La cucaracha


Comí el otro día en un restaurante donde abundan, en otras mesas, personas de la vida pública y semipública, gente de corbata y opinión rimbombante, en su mayor parte tertulianos de televisiones autonómicas, directores de oficina bancaria, ejecutivos de pacotilla y directores generales de algún ente público. Les une creerse gran cosa y compartir sitios y lugares, donde se dan importancia los unos a los otros. 

Un sitio como ése, donde sirven menús de mal comer, poca sustancia, precocinados, a poder ser en platos grandes, a precios que el común sólo se permite algún que otro día de fiesta, un sitio como ése, decía, les va de perlas.

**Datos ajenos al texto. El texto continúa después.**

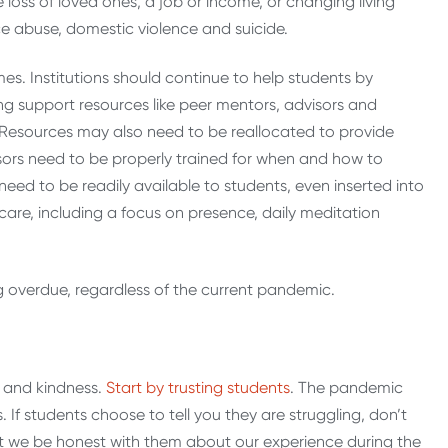
loss of loved ones, a job or income, or changing living
e abuse, domestic violence and suicide.
s. Institutions should continue to help students by
ng support resources like peer mentors, advisors and
esources may also need to be reallocated to provide
sors need to be properly trained for when and how to
eed to be readily available to students, even inserted into
care, including a focus on presence, daily meditation
ng overdue, regardless of the current pandemic.
y and kindness.
Start by trusting students
. The pandemic
 If students choose to tell you they are struggling, don’t
that we be honest with them about our experience during the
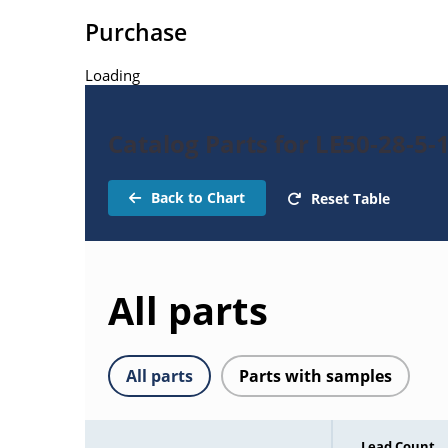
Purchase
Loading
Catalog Parts for LE50-28-5-
Back to Chart
Reset Table
All parts
All parts
Parts with samples
Lead Count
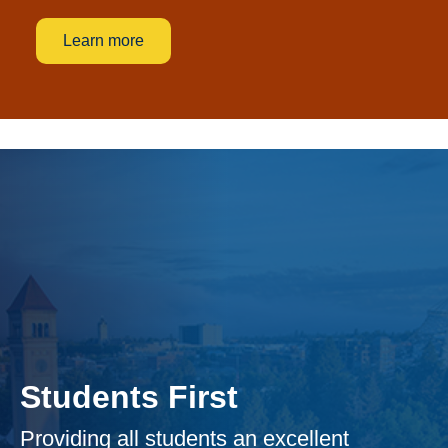
Learn more
Students First
Providing all students an excellent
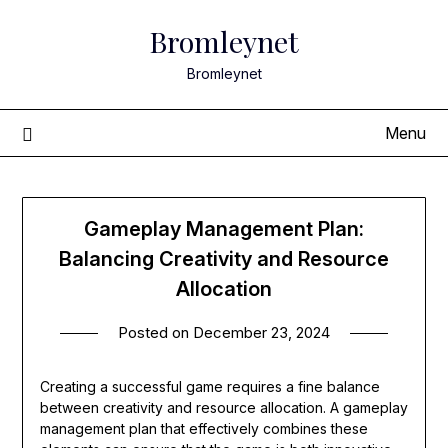
Skip
Bromleynet
to
content
Bromleynet
Menu
Gameplay Management Plan:
Balancing Creativity and Resource
Allocation
Posted on
December 23, 2024
Creating a successful game requires a fine balance
between creativity and resource allocation. A gameplay
management plan that effectively combines these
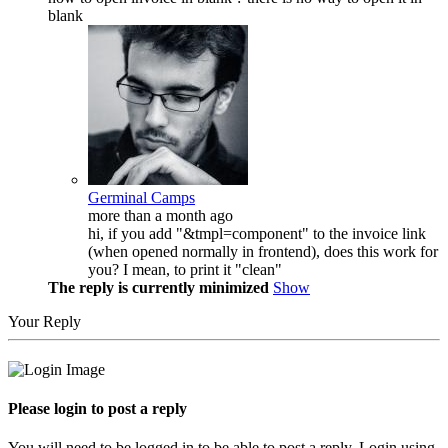
blank
Germinal Camps
more than a month ago
hi, if you add "&tmpl=component" to the invoice link
(when opened normally in frontend), does this work for
you? I mean, to print it "clean"
The reply is currently minimized
Show
Your Reply
Please login to post a reply
You will need to be logged in to be able to post a reply. Login using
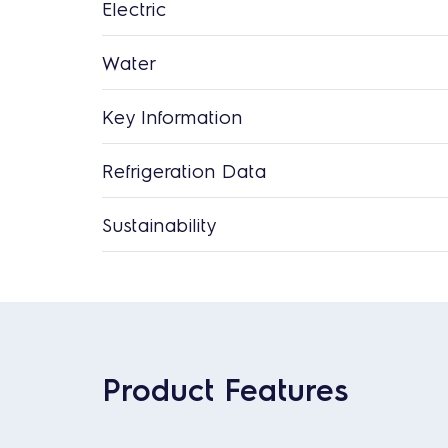
Electric
Water
Key Information
Refrigeration Data
Sustainability
Product Features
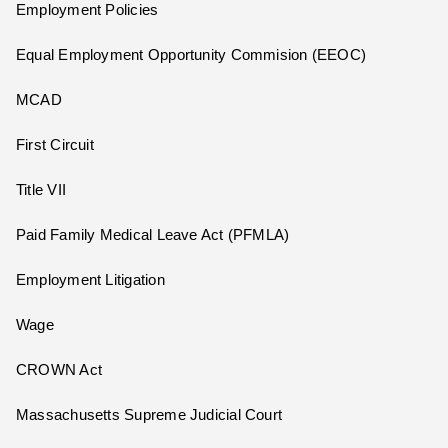
Employment Policies
Equal Employment Opportunity Commision (EEOC)
MCAD
First Circuit
Title VII
Paid Family Medical Leave Act (PFMLA)
Employment Litigation
Wage
CROWN Act
Massachusetts Supreme Judicial Court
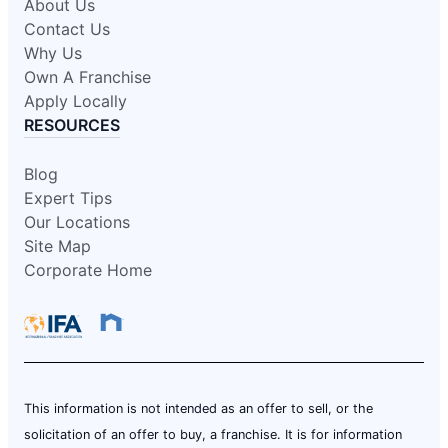
About Us
Contact Us
Why Us
Own A Franchise
Apply Locally
RESOURCES
Blog
Expert Tips
Our Locations
Site Map
Corporate Home
This information is not intended as an offer to sell, or the
solicitation of an offer to buy, a franchise. It is for information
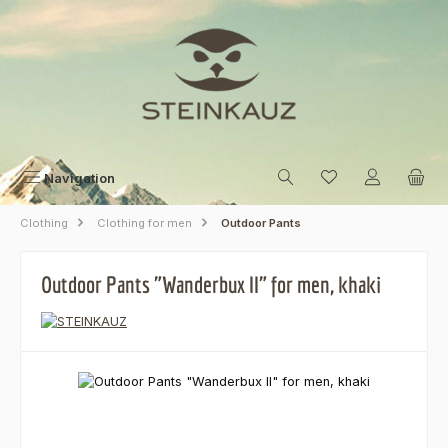
Skip to main content
Navigation
Clothing
Clothing for men
Outdoor Pants
Outdoor Pants "Wanderbux II" for men, khaki
Skip image gallery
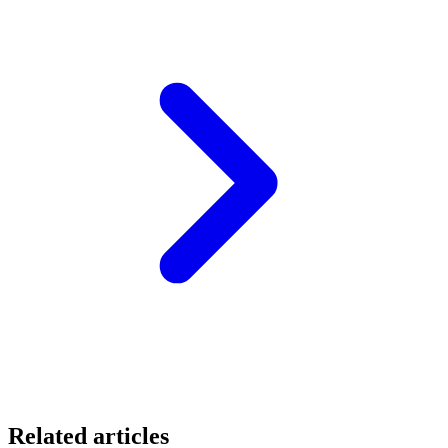
Related articles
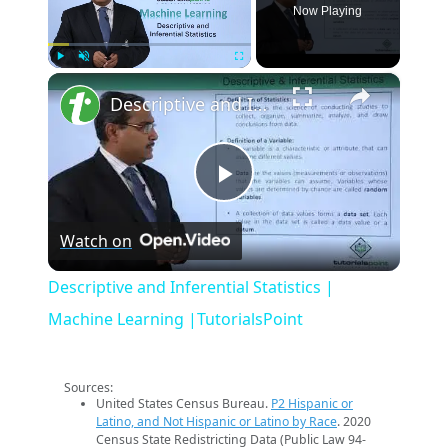
Now Playing
×
Play
Unmute
Fullscreen
Descriptive and Inferential Statistics | Machine Learning |TutorialsPoint
Play
Watch on
Video
Descriptive and Inferential Statistics |
Machine Learning |TutorialsPoint
Sources:
United States Census Bureau.
P2 Hispanic or
Latino, and Not Hispanic or Latino by Race
. 2020
Census State Redistricting Data (Public Law 94-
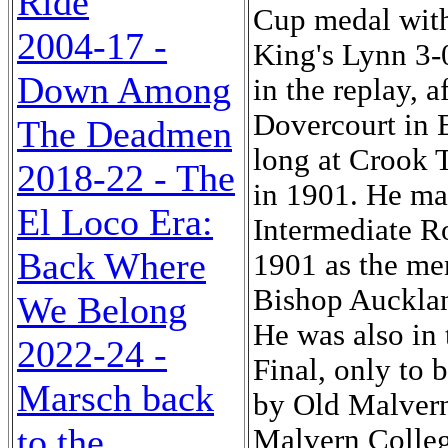
Ride
Cup medal wit
2004-17 -
King's Lynn 3-0
Down Among
in the replay, a
Dovercourt in E
The Deadmen
long at Crook 
2018-22 - The
in 1901. He ma
El Loco Era:
Intermediate R
Back Where
1901 as the me
Bishop Aucklan
We Belong
He was also in
2022-24 -
Final, only to 
Marsch back
by Old Malvern
to the
Malvern Colleg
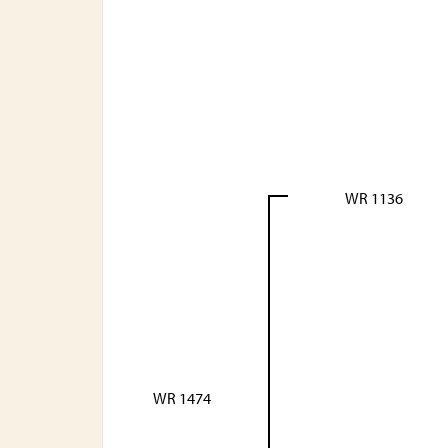
WR 1136
WR 1474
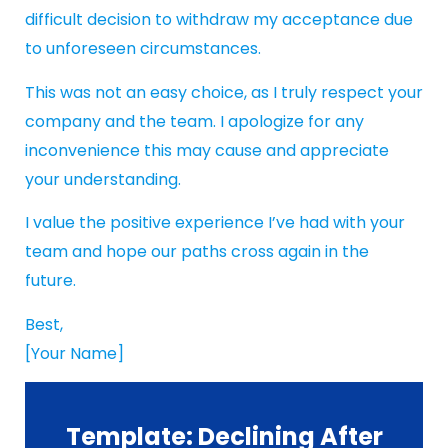
difficult decision to withdraw my acceptance due
to unforeseen circumstances.
This was not an easy choice, as I truly respect your
company and the team. I apologize for any
inconvenience this may cause and appreciate
your understanding.
I value the positive experience I’ve had with your
team and hope our paths cross again in the
future.
Best,
[Your Name]
Template: Declining After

Con el cuento de que están comiendo de menú y no echan mano de la carta, los formadores de opinión (sic) se creen con derecho a ser la voz del público y los cargos públicos o semipúblicos pueden pavonearse de su presunta cercanía a los problemas de la gente... de la gente que ellos conocen, no vayan a confundirse. Estos días, tales problemas son banalidades sobre la Cerdaña o la Costa Brava que no interesan a nadie.

En ese sitio estaba yo, ya me ven. Fuera de lugar y hambriento. ¿Qué? Está bueno, ¿eh? Aquí la comida es una maravilla, me insistían, y yo, dentro de mí, pensando que era una mierda, pero disimulando. ¿Cuánto tendré que pagar por esto?, me preguntaba escandalizado. En ésas, llegaron a mis oídos unos pasitos, como de tacón fino. Tac tac tac tac... sonaban.

Imagen de archivo de Gregor Samsa.

Alcé la cabeza y descubrí una cucaracha prodigiosa cruzando el piso, una cucaracha que parecía un autobús, camino de la cocina. Tac tac tac... hacían sus patitas al caminar. Estuve a punto de preguntarle si no era Gregor Samsa, para pedirle un autógrafo. No parecía apurada, sino acostumbrada al camino, y tan gorda como bien alimentada parecía acudir a un lugar de reunión o trabajo. Tac tac tac tac... Atravesó el comedor, se metió en la cocina y era tal la familiaridad del bicho que lo supongo saludando al entrar. Desapareció de mi vista, dejando a su paso el recuerdo de su lustrosa presencia.

Miré a mi alrededor. Ahí estaban, lustrosos también, esos tontos de pacotilla, zampándose el mismo menú que el contubernio de cucarachas del local. También saludan al entrar y atraviesan el comedor con el mismo ruido de pasos, la misma parsimonia, esa familiaridad y esa superioridad que les da creerse la mejor cucaracha del lugar.